What is being asked:
Each record is to be written out exactly as it appears.

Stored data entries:

-----

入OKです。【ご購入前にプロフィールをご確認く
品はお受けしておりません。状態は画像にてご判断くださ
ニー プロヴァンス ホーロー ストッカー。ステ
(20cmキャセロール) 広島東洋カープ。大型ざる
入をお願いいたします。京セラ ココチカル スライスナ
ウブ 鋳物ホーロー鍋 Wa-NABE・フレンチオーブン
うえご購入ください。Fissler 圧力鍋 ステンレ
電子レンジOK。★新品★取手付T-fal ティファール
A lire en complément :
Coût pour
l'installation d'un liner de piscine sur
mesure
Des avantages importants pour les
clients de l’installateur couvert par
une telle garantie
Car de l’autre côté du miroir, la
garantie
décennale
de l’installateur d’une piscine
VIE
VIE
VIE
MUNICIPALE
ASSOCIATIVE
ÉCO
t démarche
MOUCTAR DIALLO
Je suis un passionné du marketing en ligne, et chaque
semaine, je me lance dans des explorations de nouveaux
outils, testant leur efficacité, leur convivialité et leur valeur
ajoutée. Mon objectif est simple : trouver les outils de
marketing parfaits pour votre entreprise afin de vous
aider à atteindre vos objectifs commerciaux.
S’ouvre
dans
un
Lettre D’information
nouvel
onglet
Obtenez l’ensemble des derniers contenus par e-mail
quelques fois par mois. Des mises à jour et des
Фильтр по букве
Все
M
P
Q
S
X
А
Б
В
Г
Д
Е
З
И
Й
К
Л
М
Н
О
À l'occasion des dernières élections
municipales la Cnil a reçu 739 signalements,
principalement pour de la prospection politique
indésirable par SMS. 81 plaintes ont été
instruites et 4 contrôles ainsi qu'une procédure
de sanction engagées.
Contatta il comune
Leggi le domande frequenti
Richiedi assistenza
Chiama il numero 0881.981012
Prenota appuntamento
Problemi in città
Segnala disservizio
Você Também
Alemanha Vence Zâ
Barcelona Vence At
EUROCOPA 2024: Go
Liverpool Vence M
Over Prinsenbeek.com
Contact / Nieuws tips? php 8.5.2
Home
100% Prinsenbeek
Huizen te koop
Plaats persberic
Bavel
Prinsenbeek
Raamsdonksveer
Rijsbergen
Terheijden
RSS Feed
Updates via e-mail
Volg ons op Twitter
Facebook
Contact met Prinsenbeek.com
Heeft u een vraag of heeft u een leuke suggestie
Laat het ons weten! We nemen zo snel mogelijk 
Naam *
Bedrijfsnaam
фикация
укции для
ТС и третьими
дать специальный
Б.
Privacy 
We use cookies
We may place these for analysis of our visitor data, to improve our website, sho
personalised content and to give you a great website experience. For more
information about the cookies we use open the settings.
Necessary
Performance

-----

Expected answer:
入OKです。【ご購入前にプロフィールをご確認く
品はお受けしておりません。状態は画像にてご判断くださ
ニー プロヴァンス ホーロー ストッカー。ステ
(20cmキャセロール) 広島東洋カープ。大型ざる
入をお願いいたします。京セラ ココチカル スライスナ
ウブ 鋳物ホーロー鍋 Wa-NABE・フレンチオーブン
うえご購入ください。Fissler 圧力鍋 ステンレ
電子レンジOK。★新品★取手付T-fal ティファール
A lire en complément :
Coût pour
l'installation d'un liner de piscine sur
mesure
Des avantages importants pour les
clients de l’installateur couvert par
une telle garantie
Car de l’autre côté du miroir, la
garantie
décennale
de l’installateur d’une piscine
VIE
VIE
VIE
MUNICIPALE
ASSOCIATIVE
ÉCO
t démarche
MOUCTAR DIALLO
Je suis un passionné du marketing en ligne, et chaque
semaine, je me lance dans des explorations de nouveaux
outils, testant leur efficacité, leur convivialité et leur valeur
ajoutée. Mon objectif est simple : trouver les outils de
marketing parfaits pour votre entreprise afin de vous
aider à atteindre vos objectifs commerciaux.
S’ouvre
dans
un
Lettre D’information
nouvel
onglet
Obtenez l’ensemble des derniers contenus par e-mail
quelques fois par mois. Des mises à jour et des
Фильтр по букве
Все
M
P
Q
S
X
А
Б
В
Г
Д
Е
З
И
Й
К
Л
М
Н
О
À l'occasion des dernières élections
municipales la Cnil a reçu 739 signalements,
principalement pour de la prospection politique
indésirable par SMS. 81 plaintes ont été
instruites et 4 contrôles ainsi qu'une procédure
de sanction engagées.
Contatta il comune
Leggi le domande frequenti
Richiedi assistenza
Chiama il numero 0881.981012
Prenota appuntamento
Problemi in città
Segnala disservizio
Você Também
Alemanha Vence Zâ
Barcelona Vence At
EUROCOPA 2024: Go
Liverpool Vence M
Over Prinsenbeek.com
Contact / Nieuws tips? php 8.5.2
Home
100% Prinsenbeek
Huizen te koop
Plaats persberic
Bavel
Prinsenbeek
Raamsdonksveer
Rijsbergen
Terheijden
RSS Feed
Updates via e-mail
Volg ons op Twitter
Facebook
Contact met Prinsenbeek.com
Heeft u een vraag of heeft u een leuke suggestie
Laat het ons weten! We nemen zo snel mogelijk 
Naam *
Bedrijfsnaam
фикация
укции для
ТС и третьими
дать специальный
Б.
Privacy 
We use cookies
We may place these for analysis of our visitor data, to improve our website, sho
personalised content and to give you a great website experience. For more
information about the cookies we use open the settings.
Necessary
Performance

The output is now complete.